Lettuce Emerges as a Possible Link in Michigan’s Fast-Spreading Cyclospora Outbreak

A growing cyclospora outbreak has sickened more than 3,000 people in Michigan and Ohio, and investigators now say lettuce or salad greens may be part of the picture. Michigan health officials have not identified a specific grower, supplier, or food item, and other foods cannot be ruled out.

State officials said early information keeps pointing to lettuce as a product that repeatedly comes up during interviews. “Early information has shown lettuce as a common product that regularly comes up during the investigation,” Michigan’s chief medical executive, Dr. Natasha Bagdasarian, said in a statement Monday.

What the current case counts show

LocationReported CasesHospitalizations
Michigan2,64044
Ohio361At least 46

As of July 10, 31 states had reported cases to the US Centers for Disease Control and Prevention, though it is not yet clear whether all of them are part of the same outbreak. The CDC said its national count stood at 843 confirmed cases since May 1 while state counts continued to be reviewed.

Why the source is so hard to pin down

Cyclospora cases are slow to count because people may need to remember what they ate weeks earlier, and the parasite does not behave like many bacterial foodborne threats. Genomic testing is more complicated, and some public health systems that track foodborne illness have faced sharp cuts.

Former CDC Director Dr. Robert Redfield told CNN on Monday, “I don’t think it’s in our country’s interest to cut these programs back. Surveillance is sort of the key to early identification.”

The CDC scaled back FoodNet in 2025 after staff and funding cuts to public health agencies. The surveillance network, a partnership involving the CDC, US Department of Agriculture, US Food and Drug Administration, and 10 state health departments, used to collect data on eight pathogens including cyclospora.

Now FoodNet collects information on only two pathogens, salmonella and a dangerous type of E. coli, while the rest are optional. Hilliard, a spokesperson for the US Department of Health and Human Services, said CDC still collects cyclospora data through other surveillance systems.

**Activity list**
1. Can you return the passage of the cyclospora article between "What the current" and "to be reviewed.", inclusive?
2. How would you restate the paragraph of the cyclospora article beginning "The CDC scaled back FoodNet in 2025" more briefly, keeping its main facts?
3. Could you extend the cyclospora article past its last sentence?
The listing after this point is material apart from the cyclospora article.

Stored data
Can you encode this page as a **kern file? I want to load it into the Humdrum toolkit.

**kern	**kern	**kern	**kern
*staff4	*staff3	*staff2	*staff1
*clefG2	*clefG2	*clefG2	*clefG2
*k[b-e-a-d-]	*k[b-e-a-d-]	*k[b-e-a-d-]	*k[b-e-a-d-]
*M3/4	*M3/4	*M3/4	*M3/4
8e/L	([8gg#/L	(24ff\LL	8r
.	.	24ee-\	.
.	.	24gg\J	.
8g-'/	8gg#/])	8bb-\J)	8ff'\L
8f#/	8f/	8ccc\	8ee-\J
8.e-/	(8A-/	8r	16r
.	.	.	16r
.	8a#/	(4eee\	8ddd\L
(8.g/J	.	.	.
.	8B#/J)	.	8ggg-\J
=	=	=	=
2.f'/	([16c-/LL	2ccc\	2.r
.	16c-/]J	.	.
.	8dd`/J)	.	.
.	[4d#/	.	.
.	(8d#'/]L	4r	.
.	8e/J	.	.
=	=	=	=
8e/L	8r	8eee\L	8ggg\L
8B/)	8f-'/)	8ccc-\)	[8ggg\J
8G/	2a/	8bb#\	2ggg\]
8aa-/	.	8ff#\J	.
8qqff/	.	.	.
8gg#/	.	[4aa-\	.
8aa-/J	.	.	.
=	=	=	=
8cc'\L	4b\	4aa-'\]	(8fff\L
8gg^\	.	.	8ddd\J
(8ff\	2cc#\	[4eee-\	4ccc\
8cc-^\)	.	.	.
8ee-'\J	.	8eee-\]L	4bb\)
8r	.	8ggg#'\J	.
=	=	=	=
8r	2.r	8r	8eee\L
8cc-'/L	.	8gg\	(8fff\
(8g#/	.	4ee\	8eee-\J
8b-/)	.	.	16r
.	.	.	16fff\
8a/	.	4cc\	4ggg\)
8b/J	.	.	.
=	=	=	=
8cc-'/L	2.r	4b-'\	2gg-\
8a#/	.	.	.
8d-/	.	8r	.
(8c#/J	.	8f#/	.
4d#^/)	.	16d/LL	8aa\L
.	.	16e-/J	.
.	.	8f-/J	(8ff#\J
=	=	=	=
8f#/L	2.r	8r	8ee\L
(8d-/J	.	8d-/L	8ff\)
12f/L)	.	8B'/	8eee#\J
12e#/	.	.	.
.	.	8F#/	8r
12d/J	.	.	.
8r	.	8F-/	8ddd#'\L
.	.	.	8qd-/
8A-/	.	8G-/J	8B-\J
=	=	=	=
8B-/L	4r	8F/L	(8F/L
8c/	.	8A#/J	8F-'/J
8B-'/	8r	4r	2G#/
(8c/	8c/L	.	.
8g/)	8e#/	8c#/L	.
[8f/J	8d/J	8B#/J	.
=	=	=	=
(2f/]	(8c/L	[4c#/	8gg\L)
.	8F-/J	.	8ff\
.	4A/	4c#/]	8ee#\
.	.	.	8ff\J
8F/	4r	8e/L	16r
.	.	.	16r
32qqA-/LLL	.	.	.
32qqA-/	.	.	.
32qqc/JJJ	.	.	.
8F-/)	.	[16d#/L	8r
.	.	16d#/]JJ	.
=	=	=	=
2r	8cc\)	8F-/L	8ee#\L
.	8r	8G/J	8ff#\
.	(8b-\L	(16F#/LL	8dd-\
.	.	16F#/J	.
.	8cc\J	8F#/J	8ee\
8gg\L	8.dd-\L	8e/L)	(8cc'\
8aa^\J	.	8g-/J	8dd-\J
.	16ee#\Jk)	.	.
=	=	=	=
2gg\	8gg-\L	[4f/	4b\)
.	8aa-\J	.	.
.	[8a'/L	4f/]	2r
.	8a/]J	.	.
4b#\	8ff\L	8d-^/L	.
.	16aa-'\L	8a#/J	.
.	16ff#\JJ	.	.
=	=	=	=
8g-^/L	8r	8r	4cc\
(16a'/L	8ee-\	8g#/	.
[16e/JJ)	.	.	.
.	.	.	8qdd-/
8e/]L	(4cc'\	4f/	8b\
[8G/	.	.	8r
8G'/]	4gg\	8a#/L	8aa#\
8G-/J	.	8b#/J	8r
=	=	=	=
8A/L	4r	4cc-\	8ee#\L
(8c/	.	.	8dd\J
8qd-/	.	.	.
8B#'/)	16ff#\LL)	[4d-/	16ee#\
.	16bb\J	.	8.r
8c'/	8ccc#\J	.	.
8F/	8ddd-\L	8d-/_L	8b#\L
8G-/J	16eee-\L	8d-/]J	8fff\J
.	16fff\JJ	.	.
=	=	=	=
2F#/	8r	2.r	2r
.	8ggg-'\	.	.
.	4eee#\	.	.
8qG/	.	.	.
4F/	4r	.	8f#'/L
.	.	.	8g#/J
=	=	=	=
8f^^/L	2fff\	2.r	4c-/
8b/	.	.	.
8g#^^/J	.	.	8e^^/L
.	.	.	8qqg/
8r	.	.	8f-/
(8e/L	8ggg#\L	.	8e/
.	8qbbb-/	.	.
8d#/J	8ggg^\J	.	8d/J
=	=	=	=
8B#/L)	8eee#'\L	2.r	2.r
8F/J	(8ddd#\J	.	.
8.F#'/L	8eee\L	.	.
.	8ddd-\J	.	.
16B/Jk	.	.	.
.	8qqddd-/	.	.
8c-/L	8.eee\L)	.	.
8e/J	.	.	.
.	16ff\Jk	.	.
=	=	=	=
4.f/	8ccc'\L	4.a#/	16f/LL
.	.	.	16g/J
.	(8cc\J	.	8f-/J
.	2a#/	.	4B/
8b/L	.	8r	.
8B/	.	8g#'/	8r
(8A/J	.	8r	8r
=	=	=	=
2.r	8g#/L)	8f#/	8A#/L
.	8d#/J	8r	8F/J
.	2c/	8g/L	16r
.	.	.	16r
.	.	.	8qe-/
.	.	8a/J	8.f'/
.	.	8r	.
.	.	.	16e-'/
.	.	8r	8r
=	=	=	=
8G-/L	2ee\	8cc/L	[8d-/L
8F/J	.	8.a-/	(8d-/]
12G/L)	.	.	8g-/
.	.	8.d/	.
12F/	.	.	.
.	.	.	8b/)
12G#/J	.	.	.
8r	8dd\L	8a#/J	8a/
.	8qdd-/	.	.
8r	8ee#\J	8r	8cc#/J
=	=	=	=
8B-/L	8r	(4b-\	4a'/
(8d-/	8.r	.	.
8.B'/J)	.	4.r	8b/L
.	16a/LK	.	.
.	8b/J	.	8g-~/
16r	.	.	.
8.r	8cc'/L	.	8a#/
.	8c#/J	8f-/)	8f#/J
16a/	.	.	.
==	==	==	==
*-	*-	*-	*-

**Responses by item number**
1.
What the current case counts show

LocationReported CasesHospitalizations
Michigan2,64044
Ohio361At least 46

As of July 10, 31 states had reported cases to the US Centers for Disease Control and Prevention, though it is not yet clear whether all of them are part of the same outbreak. The CDC said its national count stood at 843 confirmed cases since May 1 while state counts continued to be reviewed.

2. In 2025, after staff and funding cuts to public health agencies, the CDC scaled back FoodNet. This surveillance network links the CDC, USDA, FDA and 10 state health departments and once gathered data on eight pathogens, cyclospora among them.

3.
How cyclospora spreads and why symptoms linger

Cyclosporiasis usually comes from food or water contaminated several weeks earlier, often fresh produce, and it does not typically spread directly from person to person. Michigan said there is currently no evidence linking recreational water activities to this outbreak.

People with the illness may have watery diarrhea, cramping, and bloating for weeks. Dehydration can lead to hospitalization, and treatment is typically a seven- to 10-day course of sulfamethoxazole-trimethoprim, sold as Bactrim or Septra.

The illness is also likely undercounted because some people avoid seeing a doctor or try to wait out the symptoms at home. Diagnosis can be difficult because cyclospora sheds intermittently in stool, so more than one test may be needed and the parasite is not included on all standard lab workups for stomach bugs.

What Michigan officials are doing now

Michigan said the investigation will take time because of the size of the outbreak, the lag between exposure and symptoms, and the complexity of food distribution systems. More than 1,000 interviews have already been completed, and investigators are also reviewing restaurant and grocery receipts to trace what people ate.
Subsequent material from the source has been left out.